Di balik dentuman sirine yang meraung-raung di jalanan kota, terdapat kisah sunyi yang jarang disorot: kisah para petugas medis yang berjibaku menyelamatkan nyawa di dalam ruang sempit bernama ambulans. Kendaraan ini bukan hanya alat transportasi darurat, melainkan juga panggung bagi drama kehidupan, tempat di mana harapan dan ketakutan beradu dalam setiap detiknya.
Petugas ambulans—termasuk sopir, perawat, dan tenaga medis darurat (emergency medical technician/EMT)—sering kali bekerja dalam tekanan tinggi. Mereka dituntut untuk bertindak cepat, tepat, dan tenang di tengah situasi yang serba genting. Tak jarang mereka berhadapan dengan pasien kritis, keluarga yang panik, lalu lintas yang padat, dan kadang, keputusan hidup atau mati yang harus diambil dalam hitungan detik.

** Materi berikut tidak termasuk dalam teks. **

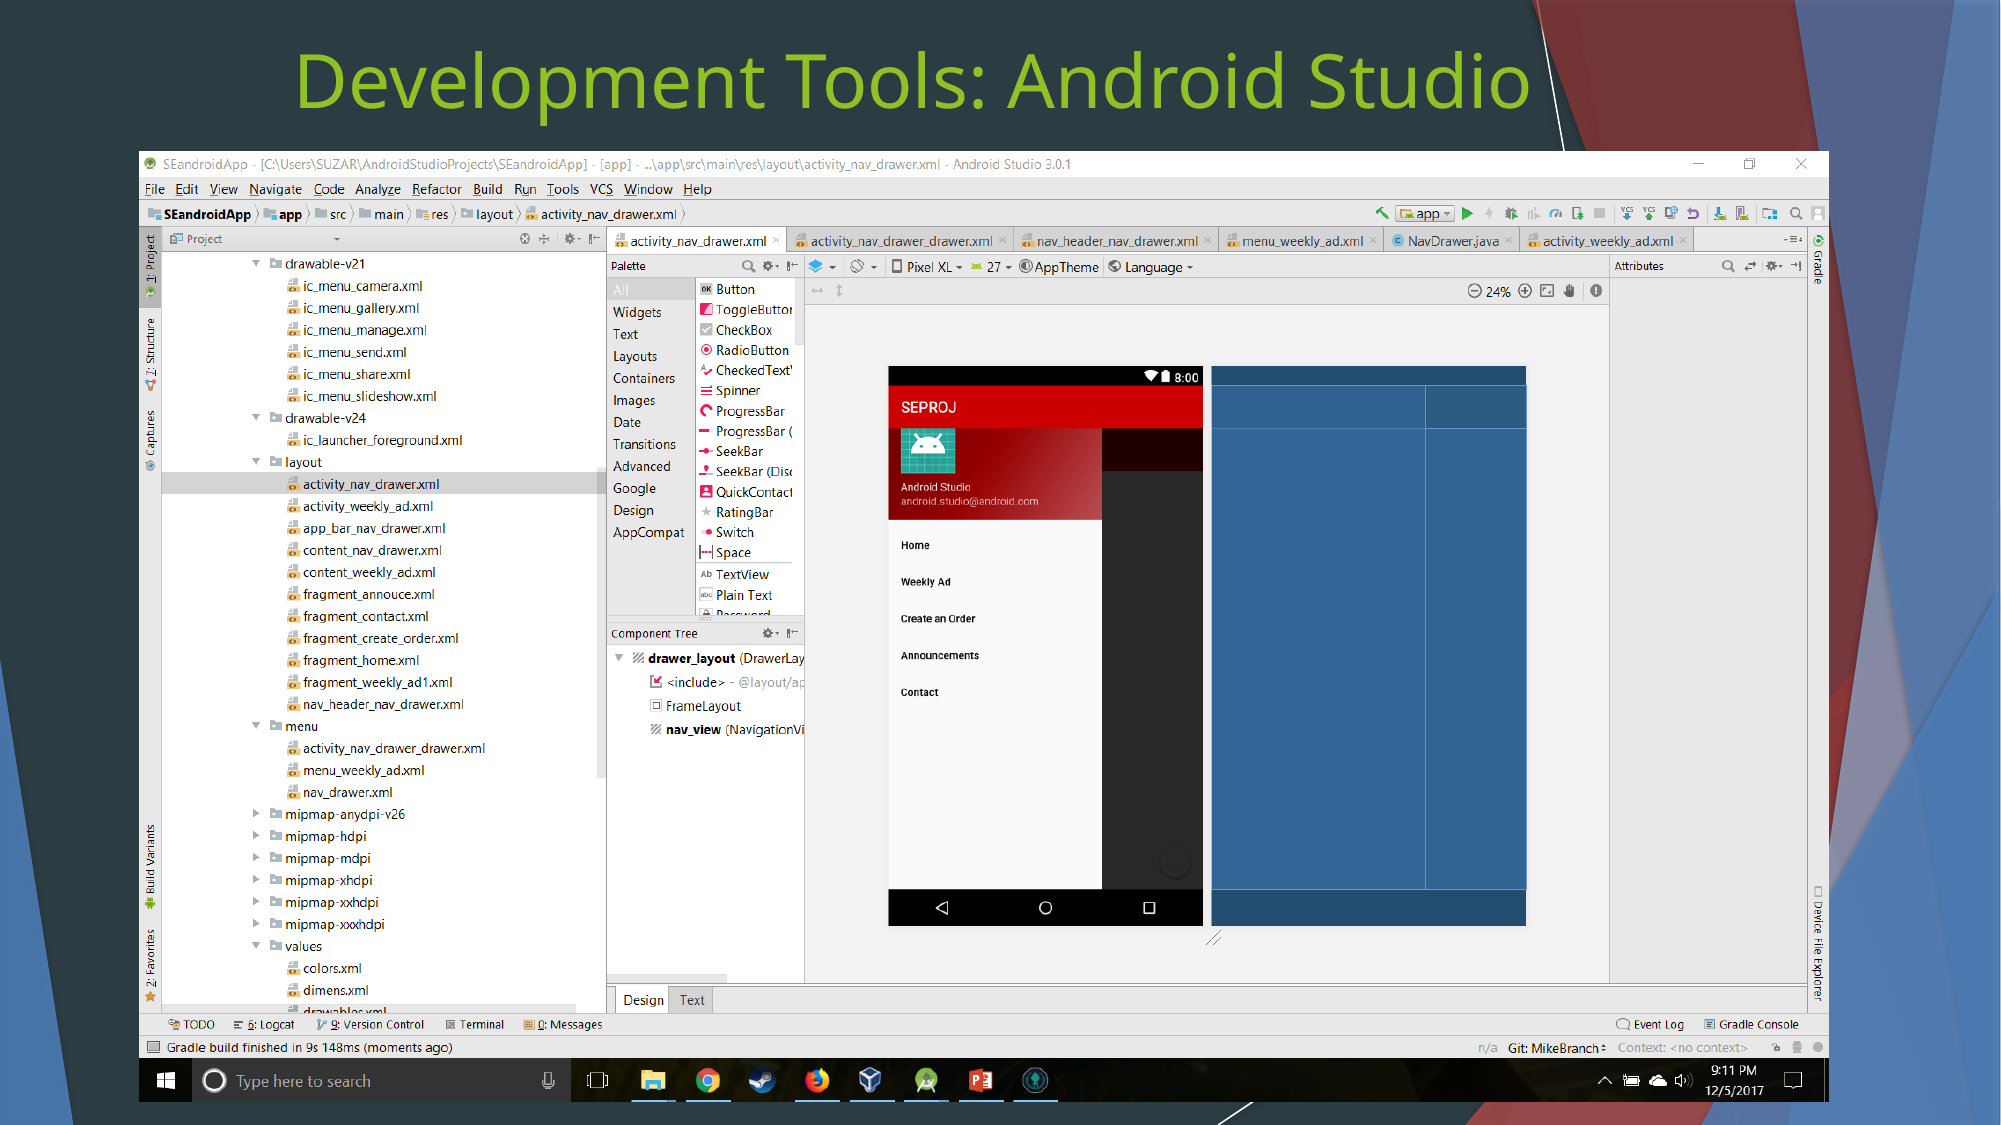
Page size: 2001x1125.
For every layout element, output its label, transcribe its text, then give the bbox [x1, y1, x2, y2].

Namun, meskipun pekerjaan mereka sangat vital, suara mereka jarang terdengar. “Kami hanya muncul saat sirine menyala, lalu menghilang begitu pasien masuk ke rumah sakit,” ujar Rina, seorang perawat karoseri ambulance di Jakarta yang telah bekerja lebih dari tujuh tahun. Ia menambahkan bahwa di balik tugasnya yang tampak heroik, terdapat tekanan emosional yang luar biasa. “Ada pasien yang tak bisa diselamatkan, ada pula keluarga yang memohon-mohon dengan air mata. Semua itu melekat di benak.”
Bekerja di dalam ambulans bukan sekadar mengantar pasien. Para penyelamat ini harus menjalankan prosedur penyelamatan pertama, menjaga kestabilan pasien, hingga melakukan komunikasi intensif dengan rumah sakit tujuan. Dalam ambulans, waktu adalah segalanya. Setiap detik bisa menentukan nasib seseorang.
Selain tekanan medis, faktor lingkungan juga menjadi tantangan tersendiri. Kemacetan lalu lintas, terutama di kota-kota besar seperti Jakarta dan Surabaya, sering menjadi penghalang. Meski sirine meraung, tidak semua pengendara memberi jalan. “Kadang kami harus turun tangan langsung, membunyikan klakson berkali-kali, atau bahkan meminta bantuan polisi,” cerita Andi, sopir ambulans di Surabaya. Ia menyayangkan rendahnya kesadaran masyarakat tentang pentingnya memberikan jalan kepada ambulans.
Ironisnya, dedikasi dan kerja keras mereka belum sepenuhnya mendapat apresiasi yang layak. Gaji yang tidak sebanding dengan risiko, jam kerja yang panjang, dan kurangnya perlindungan mental menjadi permasalahan yang sering dialami. Banyak di antara mereka yang mengalami burnout atau kelelahan mental, namun tetap bertugas karena panggilan hati.
Pandemi COVID-19 mempertegas peran vital mereka. Di masa krisis tersebut, ambulans menjadi simbol harapan sekaligus ketakutan. Di satu sisi, mereka membawa harapan hidup bagi pasien; di sisi lain, mereka juga menjadi pengantar duka bagi yang tak tertolong. Banyak petugas ambulans yang harus tinggal terpisah dari keluarga demi menghindari risiko penularan. “Waktu itu, saya tidak pulang hampir tiga bulan. Anak saya hanya lihat saya lewat video call,” kenang Fajar, EMT di Bandung.
Kini, ketika pandemi mulai mereda, kisah mereka pun perlahan kembali tenggelam. Padahal, mereka tetap berjaga. Tetap menjemput panggilan di tengah malam. Tetap siap ketika sirine kembali menjerit.
Sudah waktunya masyarakat dan pemerintah memberikan perhatian lebih kepada para petugas ambulans. Mulai dari peningkatan kesejahteraan, pelatihan berkala, hingga dukungan psikologis. Selain itu, edukasi kepada masyarakat tentang etika berkendara saat mendengar sirine juga sangat penting.
Karena di balik sirine yang menjerit, ada jiwa-jiwa yang bekerja dalam kesunyian. Mereka bukan hanya pengemudi atau petugas medis—mereka adalah penjaga harapan terakhir dalam perjalanan menuju keselamatan. Dan mereka pantas untuk didengar, dihargai, dan dikenang.